The Oregon offense didn't have anywhere to go but up. But there wasn't a soul--players and coaches included--that thought this recent surge was possible.
The Ducks hitters, recently, have taken turns getting their punches in on opposing starters--this time at the expense of Gonzaga's Aaron Brooks. He lasted only five innings and surrendered five runs, as the Ducks finished off the two game sweep of the Bulldogs by a score of 8-0 on Wednesday at PK Park. With Alex Keudell making an unusual weekday start, the Ducks shutout the Bulldogs for a second game in a row, and outscored them 13-0 in the series.
Oregon's uncharacteristic surge of offense got for the Ducks (28-24-1) out to an early lead.
Danny Pulfer-starting in spite of a hard injury that occurred in Tuesday night's game-led the game off with a single. After being sacrificed to second and then stealing third, Ryon Healy scored Pulfer on a ground out to third.
The Ducks would add one more run in the first inning, as a single by Aaron Jones scored Stefan Sabol, who walked earlier in the inning, from second giving the Ducks a 2-0 lead.
"It's confidence," coach George Horton said of his team's new found ability to score runs. "I think it's a subtle thing and its been growing over the last three weeks. It's something that will hopefully take a little pressure off of our pitching staff, especially the bullpen."The Ducks would take advantage of Brooks, again, in the third inning.
After a leadoff single by Brett Thomas, Healy, who went 2-for-4, drove in Thomas with a double to record the second of his two runs batted in on the day. Jones, who went 3-for-5, drove in Healy on a base hit to record his second run batted in.
One day after freshman Brando Tessar held the Zag's scoreless through his six innings pitched, Keudell did the same through 7 1/3 innings. Making the start on only three days rest, Keudell allowed six hits and struck out four on the way to the win, which improved his record to 6-3.
"Towards the end, like the fifth, sixth, seventh and the eighth, I was getting tired," he said. "I just tried to battle through it and get a win for my team."
Scott McGough, in his first appearance since Sunday where he allowed no runs through 1 2/3 innings, matched that on Wednesday.
Madison Boer was moved from Saturday starter to the roll of closer to relieve the struggling McGough and the rest of the bullpen. If McGough can get back to shades of what he was suppose to be, that would circumvent what is now the Ducks' greatest weakness.
With the win, Oregon has won five of their last seven games (one loss and one tie), and has averaged 7.4 runs and 10.7 hits a game during that stretch. What is most surprising is that with seven games left in the year, the Ducks are still clinging to postseason hopes.
Following a sweep two weeks ago at the hands of the UCLA Bruins, Horton's comments about his team didn't render much to be optimistic about.
"I guess if there is a complaint about my team, it's that we don't handle difficult things very well-being behind, umpires calls, the at bat that's real important," he said. "Is that because they're bad kids? No, but they're not mentally tough enough."
Those words were a lot different than his words following Sunday's series clinching win against the Stanford Cardinal.
"The mentality to win a close game, to keep punching back, to answer back; it's something that we haven't done and that's why I'm so excited," he said.
Oregon would have to run the table in order to have a chance of qualifying for regionals.
Busting out of a collective slump can be traced back to that series against the Bruins, which was, seemingly, the turning point of the season.
Following the third game of that series, the Ducks had a clearing of the air in the locker room.
"Guys jumped on one another-not pointing fingers. I think we got rid of that aspect," Pulfer said of a growing resentment between pitchers and position players. "I think we're back to one team, one goal. Some guys didn't understand what was irritating other guys. We got that out in the open."

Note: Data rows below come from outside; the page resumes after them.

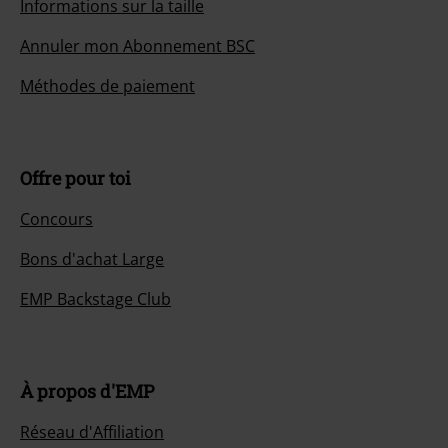
Informations sur la taille
Annuler mon Abonnement BSC
Méthodes de paiement
Offre pour toi
Concours
Bons d'achat Large
EMP Backstage Club
À propos d'EMP
Réseau d'Affiliation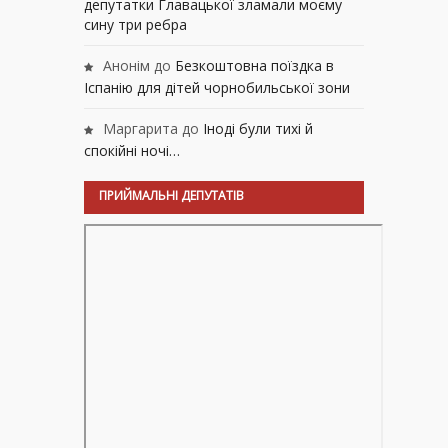
депутатки Главацької зламали моєму
сину три ребра
Анонім
до
Безкоштовна поїздка в
Іспанію для дітей чорнобильської зони
Маргарита
до
Іноді були тихі й
спокійні ночі…
ПРИЙМАЛЬНІ ДЕПУТАТІВ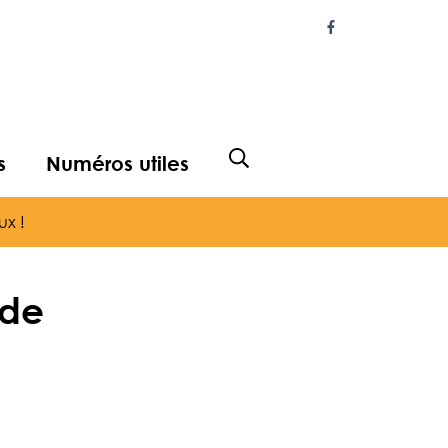
Lien vers le com
s
Numéros utiles
Afficher la recherche
ux !
 de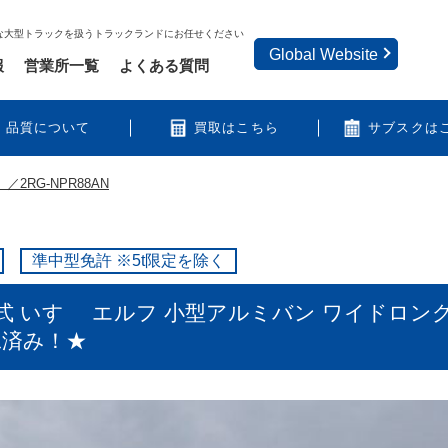
な大型トラックを扱うトラックランドにお任せください
Global Website
報
営業所一覧
よくある質問
品質について
買取はこちら
サブスクは
／2RG-NPR88AN
準中型免許 ※5t限定を除く
いすゞ エルフ 小型アルミバン ワイドロング 荷台
工済み！★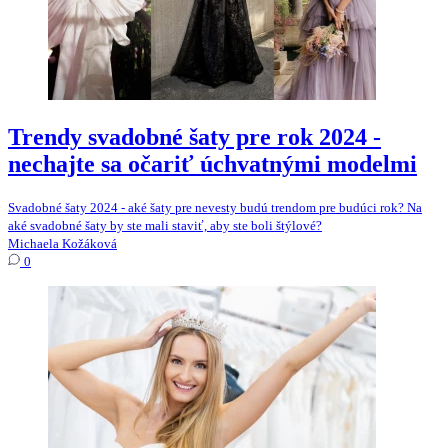
Trendy svadobné šaty pre rok 2024 -
nechajte sa očariť úchvatnými modelmi
Svadobné šaty 2024 - aké šaty pre nevesty budú trendom pre budúci rok? Na
aké svadobné šaty by ste mali staviť, aby ste boli štýlové?
Michaela Kožáková
0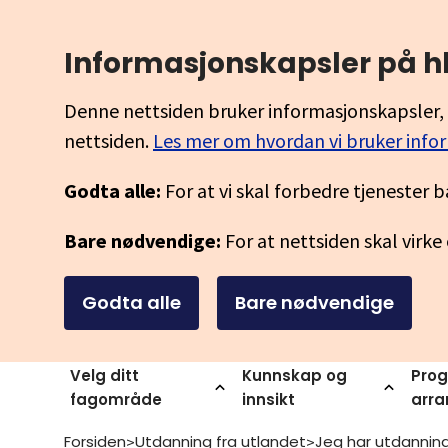
Informasjonskapsler på h
Denne nettsiden bruker informasjonskapsler, 
nettsiden.
Les mer om hvordan vi bruker info
Godta alle:
For at vi skal forbedre tjenester b
Bare nødvendige:
For at nettsiden skal virke
Godta alle
Bare nødvendige
Velg ditt
Kunnskap og
Prog
fagområde
innsikt
arr
Forsiden
Utdanning fra utlandet
>
>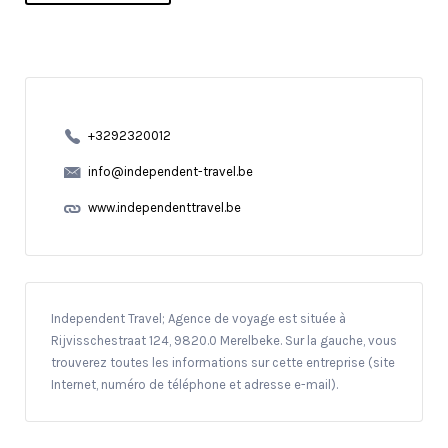
+3292320012
info@independent-travel.be
www.independenttravel.be
Independent Travel; Agence de voyage est située à
Rijvisschestraat 124, 9820.0 Merelbeke. Sur la gauche, vous
trouverez toutes les informations sur cette entreprise (site
Internet, numéro de téléphone et adresse e-mail).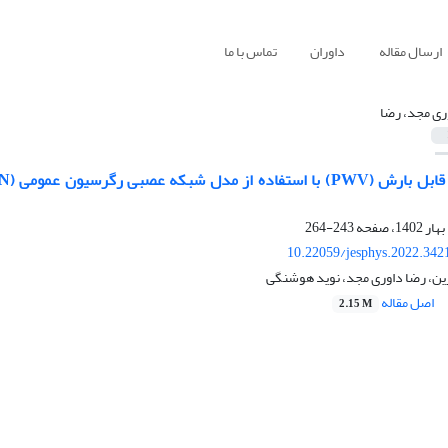
ارسال مقاله
داوران
تماس با ما
ری مجد، رضا
243-264
10.22059/jesphys.2022.342
ین، رضا داوری مجد، نوید هوشنگی
اصل مقاله
2.15 M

Now the Ducks are playing with a different purpose.
"We've committed to preparing for each game like it's the first game of the season, and playing each game like it's our last game of the season," Pulfer said. "I think that's key, because we've been taking the mentality of, ‘oh, we'll get them tomorrow.' Then tomorrow comes and we don't get them. I think it's, ‘how would you want to end the season. Would you want to end it with a loss, or would you want to end it with a win.'"

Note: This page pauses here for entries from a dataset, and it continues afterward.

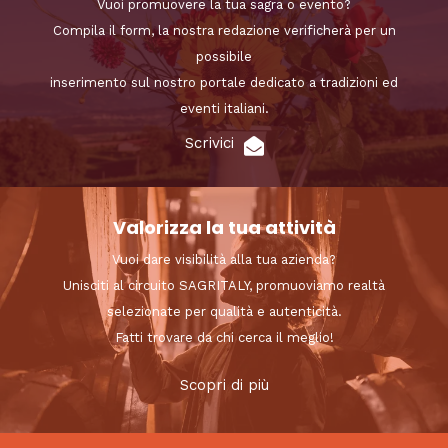
Vuoi promuovere la tua sagra o evento?
Compila il form, la nostra redazione verificherà per un
possibile
inserimento sul nostro portale dedicato a tradizioni ed
eventi italiani.
Scrivici
Valorizza la tua attività
Vuoi dare visibilità alla tua azienda?
Unisciti al circuito SAGRITALY, promuoviamo realtà
selezionate per qualità e autenticità.
Fatti trovare da chi cerca il meglio!
Scopri di più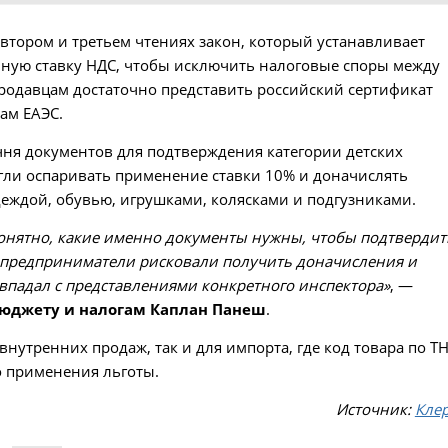
 втором и третьем чтениях закон, который устанавливает
ную ставку НДС, чтобы исключить налоговые споры между
продавцам достаточно представить российский сертификат
ам ЕАЭС.
чня документов для подтверждения категории детских
огли оспаривать применение ставки 10% и доначислять
ждой, обувью, игрушками, колясками и подгузниками.
понятно, какие именно документы нужны, чтобы подтвердит
ые предприниматели рисковали получить доначисления и
овпадал с представлениями конкретного инспектора»
, —
бюджету и налогам Каплан Панеш
.
 внутренних продаж, так и для импорта, где код товара по Т
о применения льготы.
Источник:
Кле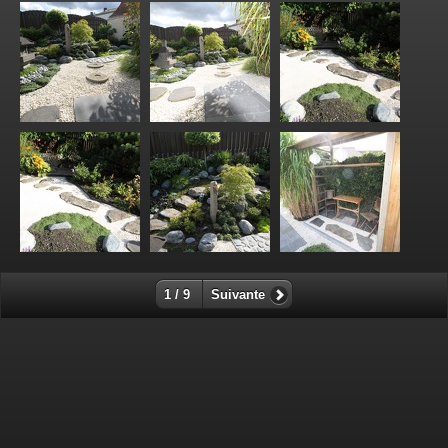
1 / 9
Suivante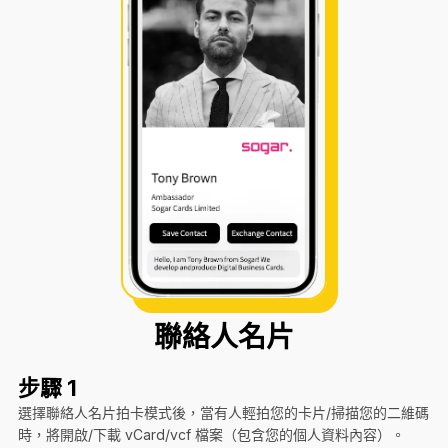
聯絡人名片
步驟 1
選擇聯絡人名片拍卡模式後，當有人輕拍您的卡片/掃描您的二維碼
時，將開啟/下載 vCard/vcf 檔案（包含您的個人資料內容）。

The Ducks are hoping to finish the season by winning their final seven games. It will start this weekend against Washington State, which is second to last in the Pac-10. Oregon's offense should have no problems with staying explosive, as Washington State-statistically-is one of the worst pitching teams in the conference.
The fat lady is warming up her vocals, but the Ducks haven't given her the cue to sing.